Le carré enjoué de Djazia Cherrih par Jaoudat Gassouma exposé au Musée des Beaux-Arts d’Alger jusqu’au 11 juillet

Les arts de l’enluminure et de la miniature sont des arts de la lumière, de la minutie, de la perfection, on croirait aisément que ceux qui les font ont un peu de ce divin qui coure dans leurs veines, peut-être que les muses se sont penchées sur les berceaux de ceux qui pratiquent cet art séculaire où les meilleurs d’entre eux adoptent le quatre zéro en poils de chat, juste sur cette extrémité, là où la pointe du poil possède toute sa finesse pour sonder le monde qui l’entoure.

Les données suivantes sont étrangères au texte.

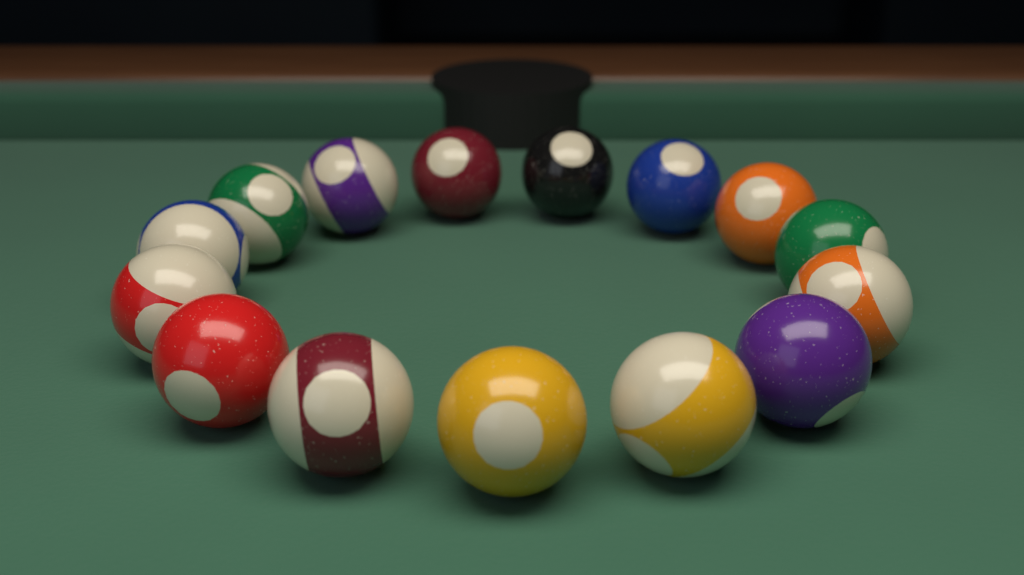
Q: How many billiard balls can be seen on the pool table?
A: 15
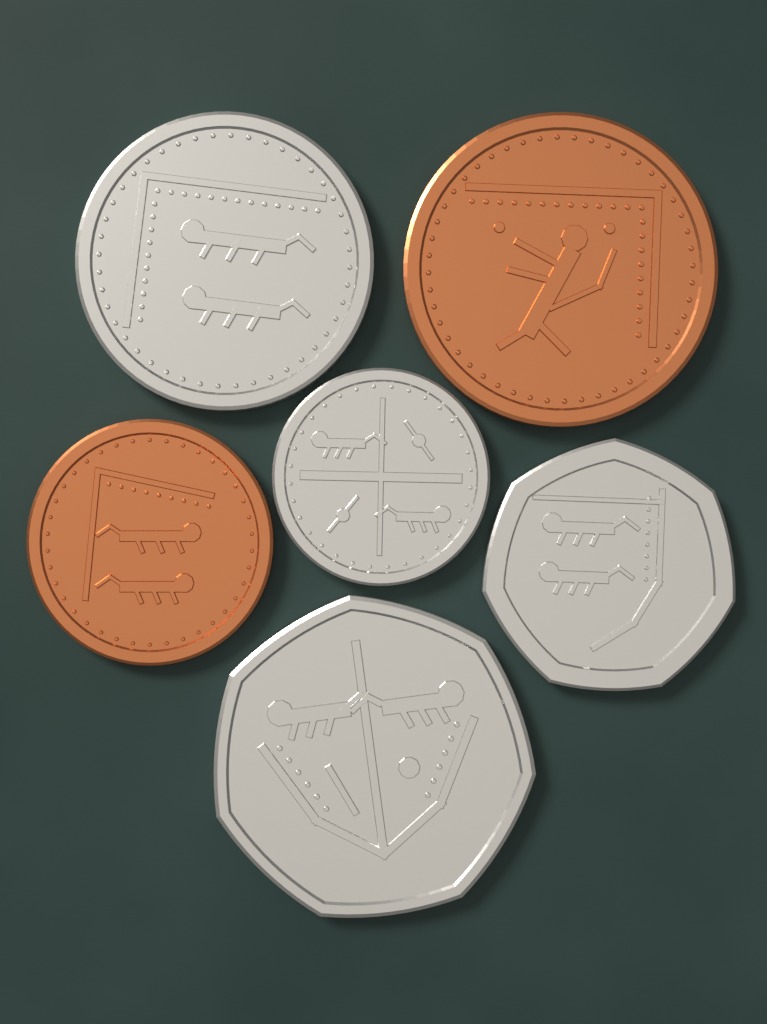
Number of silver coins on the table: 4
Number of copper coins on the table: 2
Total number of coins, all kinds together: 6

La plasticienne héritière d’une grande mythologie ancestrale vient étoffer nos regards d’une nouvelle approche qui prend à bras le corps une tradition immémoriale inscrite au fin fond de notre inconscient collectif.

Cherrih Djazia évolue différemment et majestueusement comme une funambule sur un fil d’araignée où elle entreprend chaque forme comme un défi en induisant nos sens dans de curieux dédales légendaires en murmurant ses propres mille et une nuits.

La faconde de ses compositions complexes, ses notes florales, ses arabesques voluptueuses, ses tracés rectilignes, ses lignes courbes, ses interruptions volontaires, ses couleurs franches et ses notes diffuses nous ouvrent la voie vers l’enchantement et les viatiques du carré magique d’un univers inédit.

Le carré magique de Djazia s’éprend de la joie de ses couleurs propres comme dans une alchimie insolite, apprivoisé par l’artiste qui fait montre d’un talent inné pour façonner des compositions qui se déclinent avec des détails subtilement posés. La miniature dont elle maîtrise grandement les fondements esthétiques, prend place aussi dans ce carré enjoué qui s’estompe sur les côtés inscrivant ces dessins dans une aura elliptique onirique.

La pâte de l’artiste surgit dans l’audace du papier coloré ou de la composition qui sort du cadre et qui donne un peu cet effet « libérateur » d’un carcan de la tradition qui apparaît soudain comme superfétatoire par l’immense cogitation esthétique que l’artiste a concédé pour son élaboration.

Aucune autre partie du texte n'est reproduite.